HashingTF
This documentation is for an unreleased version of Apache Flink Machine Learning Library. We recommend you use the latest stable version.

HashingTF #

HashingTF maps a sequence of terms(strings, numbers, booleans) to a sparse vector with a specified dimension using the hashing trick. If multiple features are projected into the same column, the output values are accumulated by default.

Input Columns #

Param name Type Default Description
inputCol List/Array of primitive data types or strings "input" Input sequence of terms.

Output Columns #

Param name Type Default Description
outputCol SparseVector "output" Output sparse vector.

Parameters #

Key Default Type Required Description
binary false Boolean no Whether each dimension of the output vector is binary or not.
inputCol "input" String no Input column name.
outputCol "output" String no Output column name.
numFeatures 262144 Integer no The number of features. It will be the length of the output vector.

Examples #


import org.apache.flink.ml.feature.hashingtf.HashingTF;
import org.apache.flink.ml.linalg.SparseVector;
import org.apache.flink.streaming.api.datastream.DataStream;
import org.apache.flink.streaming.api.environment.StreamExecutionEnvironment;
import org.apache.flink.table.api.Table;
import org.apache.flink.table.api.bridge.java.StreamTableEnvironment;
import org.apache.flink.types.Row;
import org.apache.flink.util.CloseableIterator;

import java.util.Arrays;
import java.util.List;

/** Simple program that creates a HashingTF instance and uses it for feature engineering. */
public class HashingTFExample {
	public static void main(String[] args) {
		StreamExecutionEnvironment env = StreamExecutionEnvironment.getExecutionEnvironment();
		StreamTableEnvironment tEnv = StreamTableEnvironment.create(env);

		// Generates input data.

Raw records:
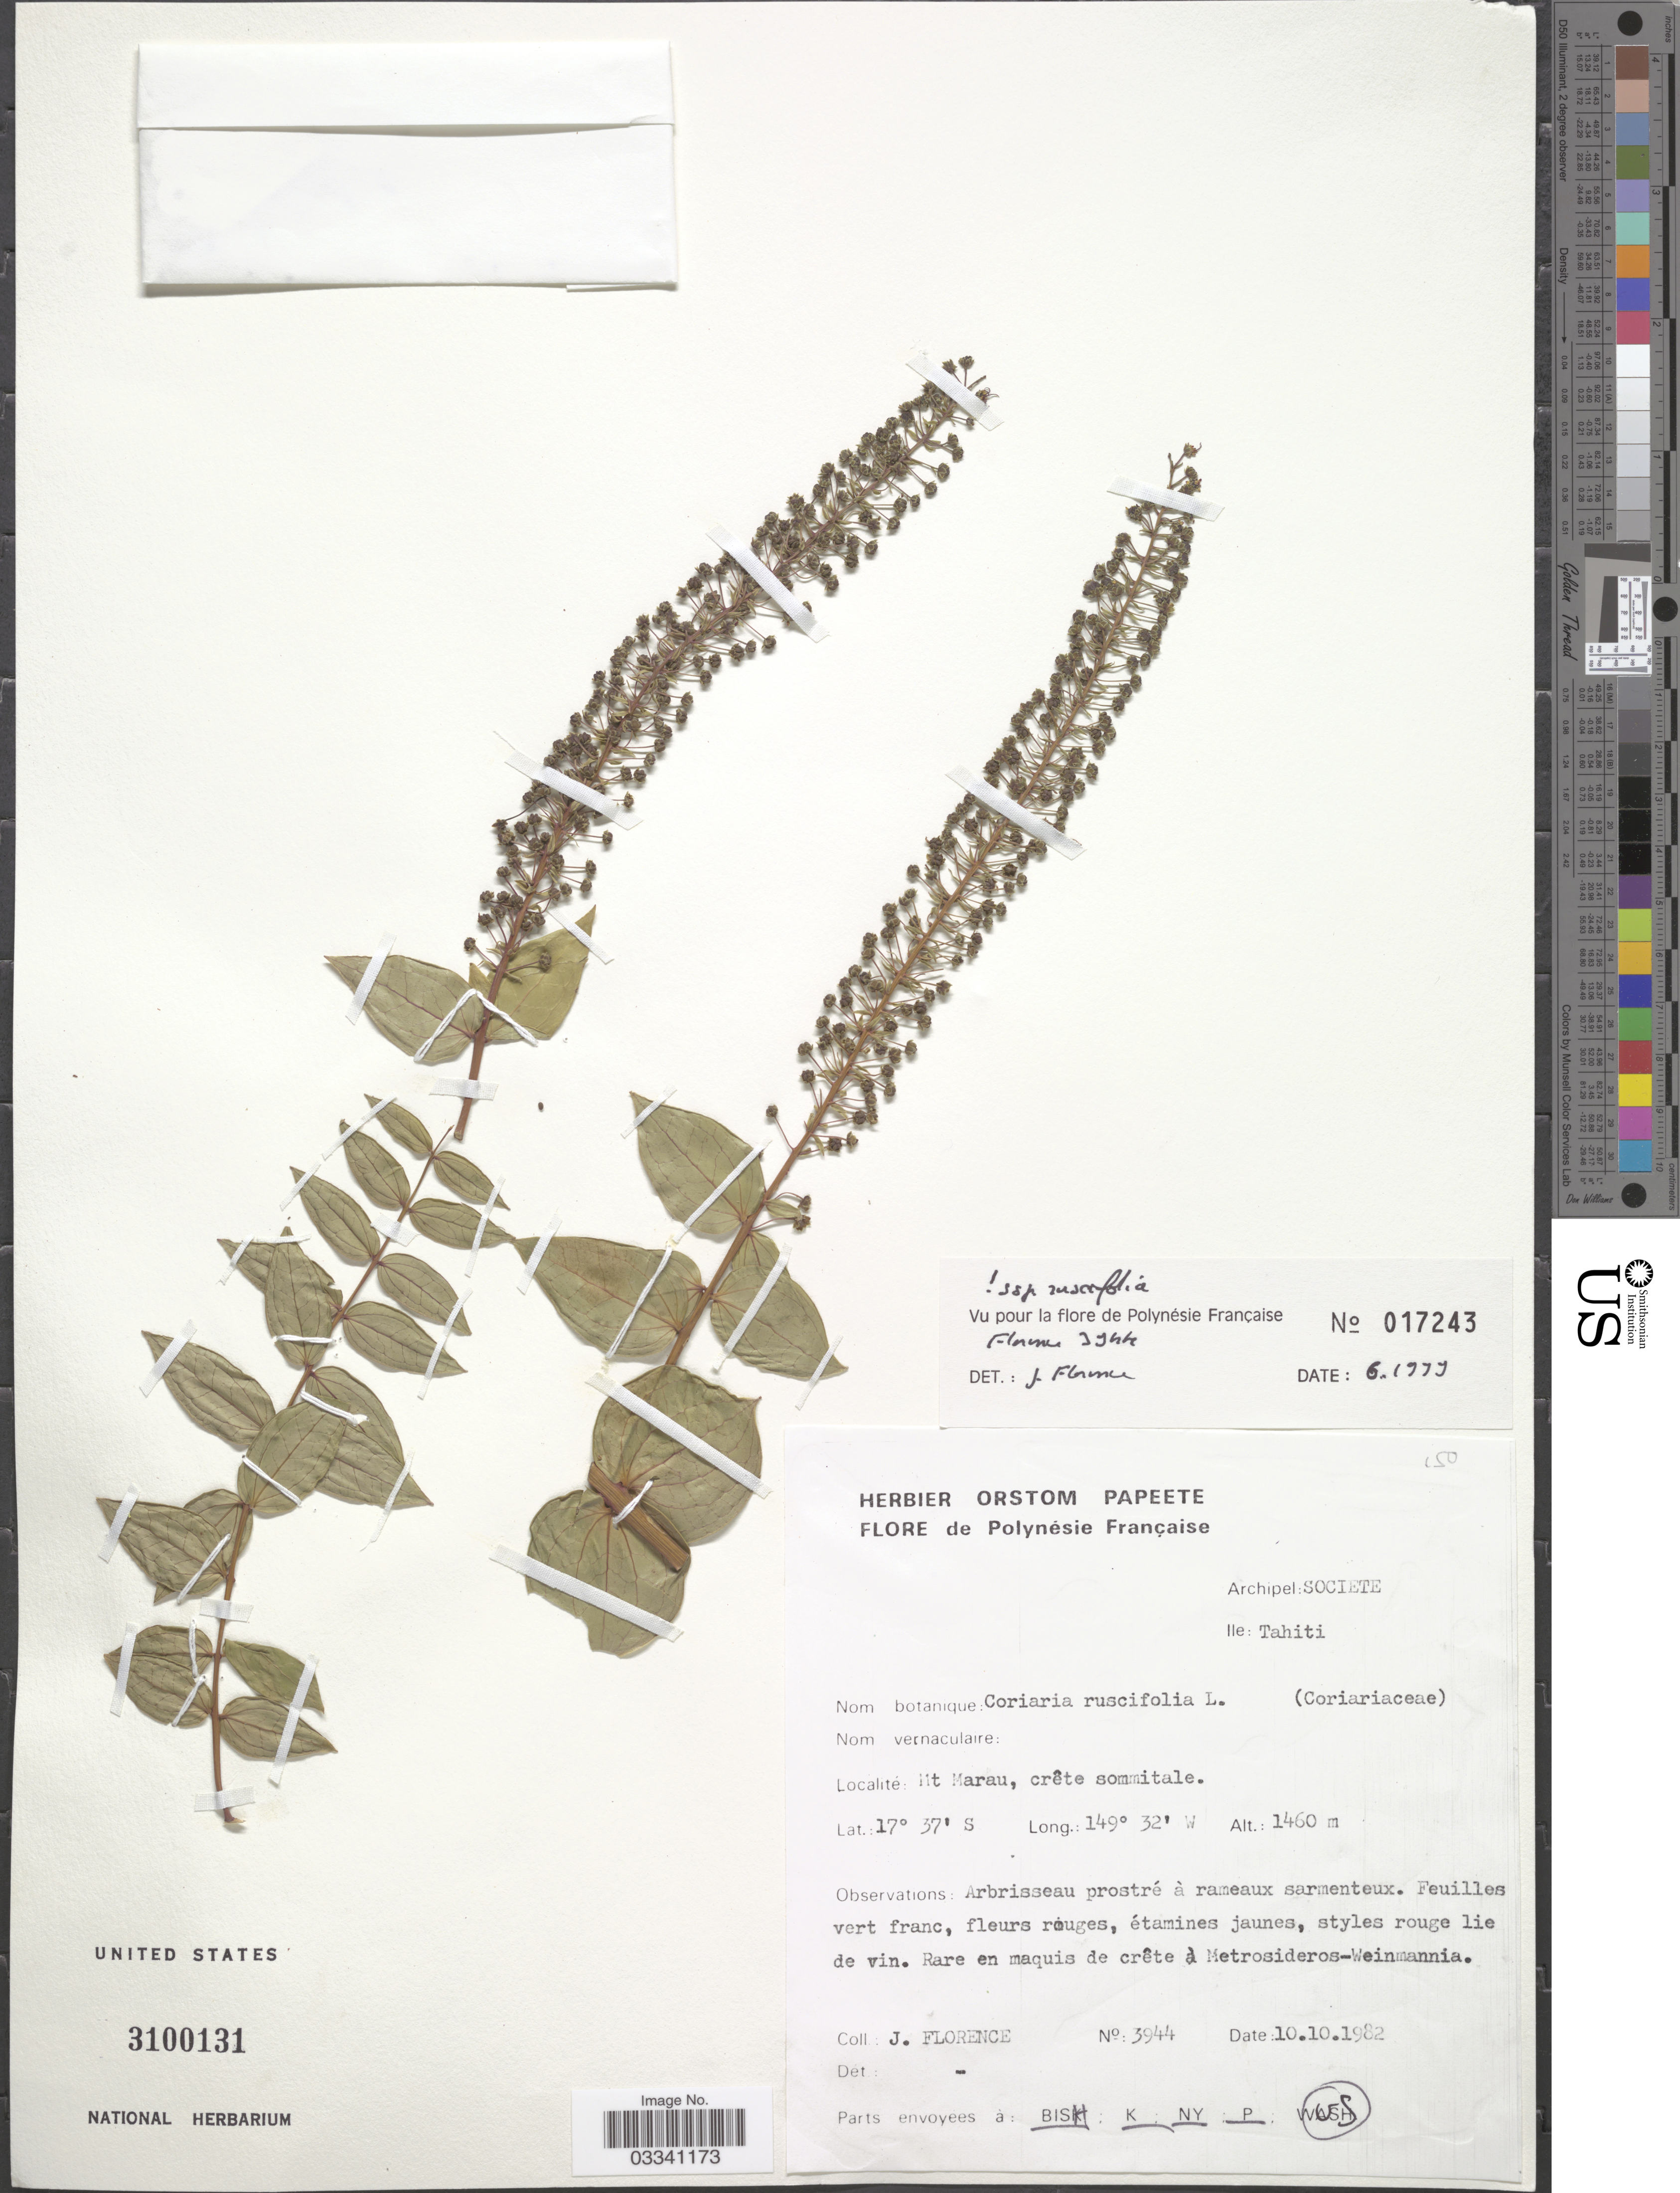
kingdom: Plantae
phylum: Tracheophyta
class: Magnoliopsida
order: Cucurbitales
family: Coriariaceae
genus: Coriaria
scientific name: Coriaria ruscifolia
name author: L.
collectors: J. Florence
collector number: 3944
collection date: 1982-10-10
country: French Polynesia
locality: Polynésie Française. Archipel: Societe, Ile: Tahiti. Mt Marau, crête sommitale.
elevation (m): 1460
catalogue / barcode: US 3100131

Written task 1:
List every key named in the Parameters table of the HashingTF page.
Written task 2:
Write out the part of the HashingTF page starting at "import java.util.Arrays;" and ending at "Generates input data.".

Right answer 1:
binary, inputCol, outputCol, numFeatures

Right answer 2:
import java.util.Arrays;
import java.util.List;

/** Simple program that creates a HashingTF instance and uses it for feature engineering. */
public class HashingTFExample {
	public static void main(String[] args) {
		StreamExecutionEnvironment env = StreamExecutionEnvironment.getExecutionEnvironment();
		StreamTableEnvironment tEnv = StreamTableEnvironment.create(env);

		// Generates input data.